→ **Problem**: Only the lines from the "pyautogui.keyDown('ctrl'); pyautogui.click(372, 227);" line through the last line of the material below belong in the answer, reproduced exactly and with no pictures.

Start of Data extract

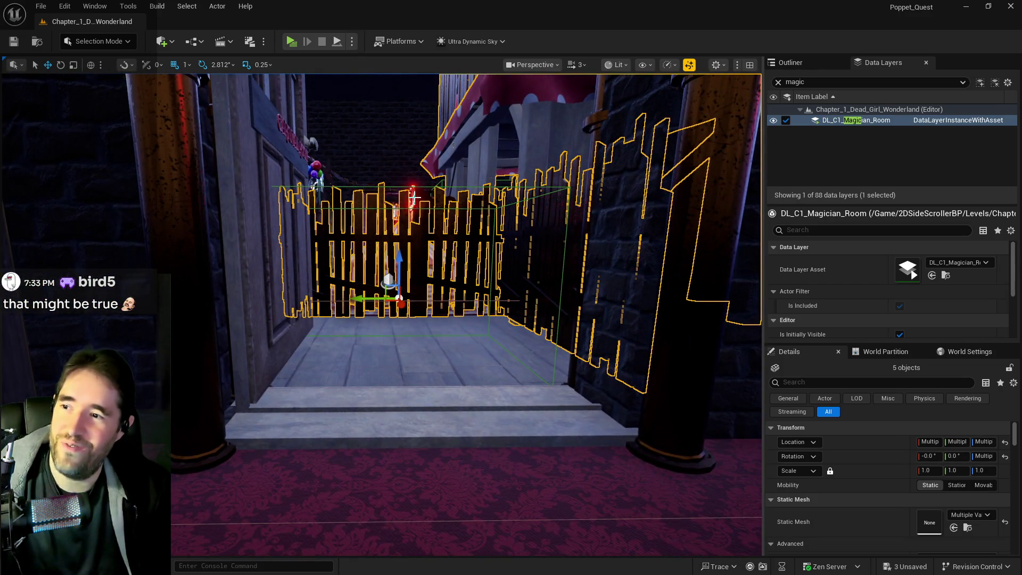
# Add the red light above the gate, the pink polka-dot box and the staircase to the selection.
pyautogui.keyDown('ctrl'); pyautogui.click(411, 193); pyautogui.keyUp('ctrl')
pyautogui.press('f')
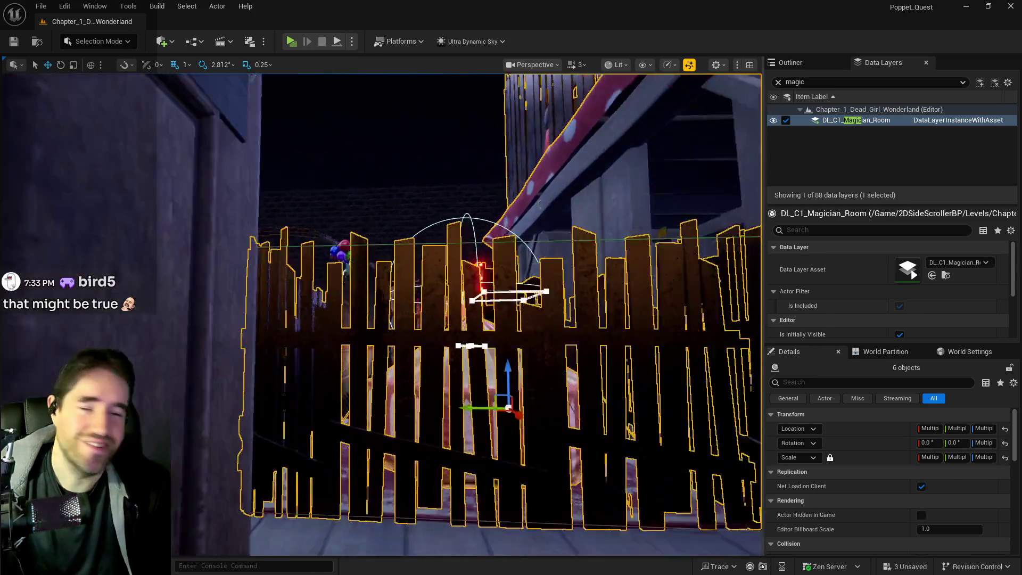
pyautogui.moveTo(381, 244); pyautogui.dragTo(367, 209)
pyautogui.moveTo(407, 179)
pyautogui.mouseDown()
pyautogui.moveTo(407, 170)
pyautogui.moveTo(408, 180)
pyautogui.mouseUp()
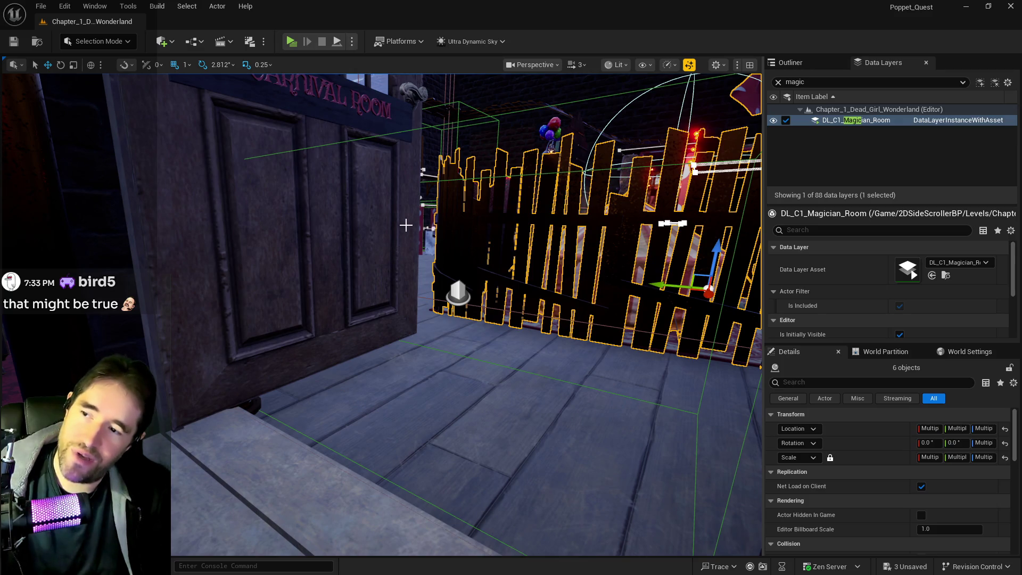
pyautogui.moveTo(423, 219); pyautogui.dragTo(394, 303)
pyautogui.keyDown('ctrl'); pyautogui.click(394, 303); pyautogui.keyUp('ctrl')
pyautogui.keyDown('ctrl'); pyautogui.click(420, 322); pyautogui.keyUp('ctrl')
pyautogui.press('f')
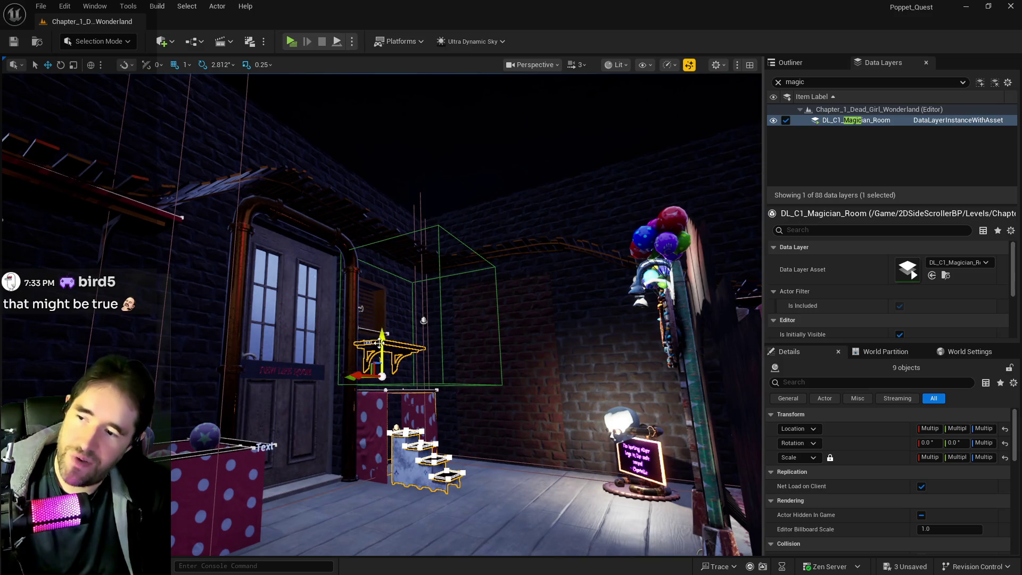
pyautogui.keyDown('ctrl'); pyautogui.click(372, 227); pyautogui.keyUp('ctrl')
pyautogui.press('f')
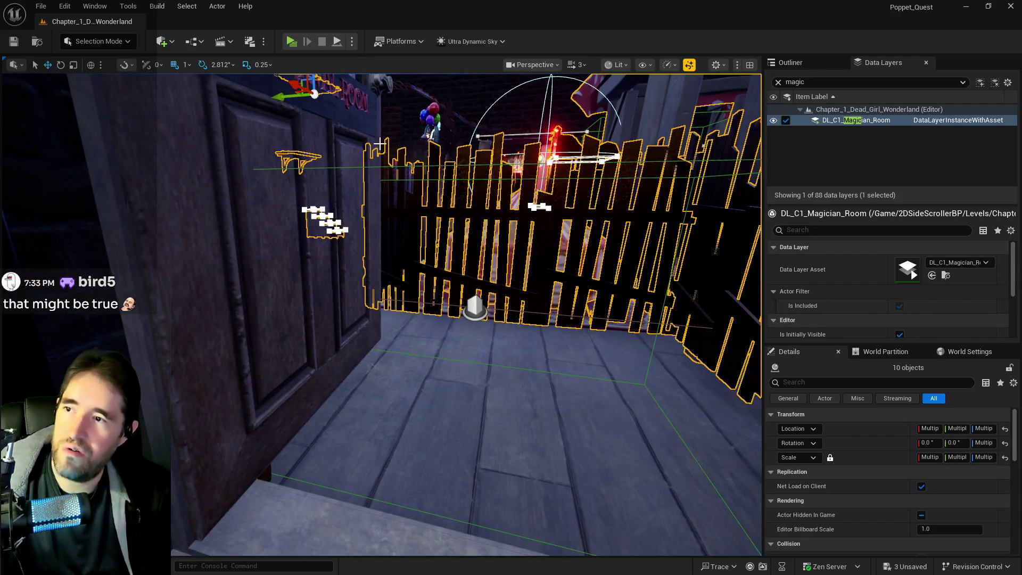
# Add the wooden entrance wall, lanterns, ticket booth, roof beam and ledge board to the selection.
pyautogui.keyDown('ctrl'); pyautogui.click(430, 125); pyautogui.keyUp('ctrl')
pyautogui.keyDown('ctrl'); pyautogui.click(435, 115); pyautogui.keyUp('ctrl')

End of Data extract

→ **Solution to this exercise**:
pyautogui.keyDown('ctrl'); pyautogui.click(372, 227); pyautogui.keyUp('ctrl')
pyautogui.press('f')
# Add the wooden entrance wall, lanterns, ticket booth, roof beam and ledge board to the selection.
pyautogui.keyDown('ctrl'); pyautogui.click(430, 125); pyautogui.keyUp('ctrl')
pyautogui.keyDown('ctrl'); pyautogui.click(435, 115); pyautogui.keyUp('ctrl')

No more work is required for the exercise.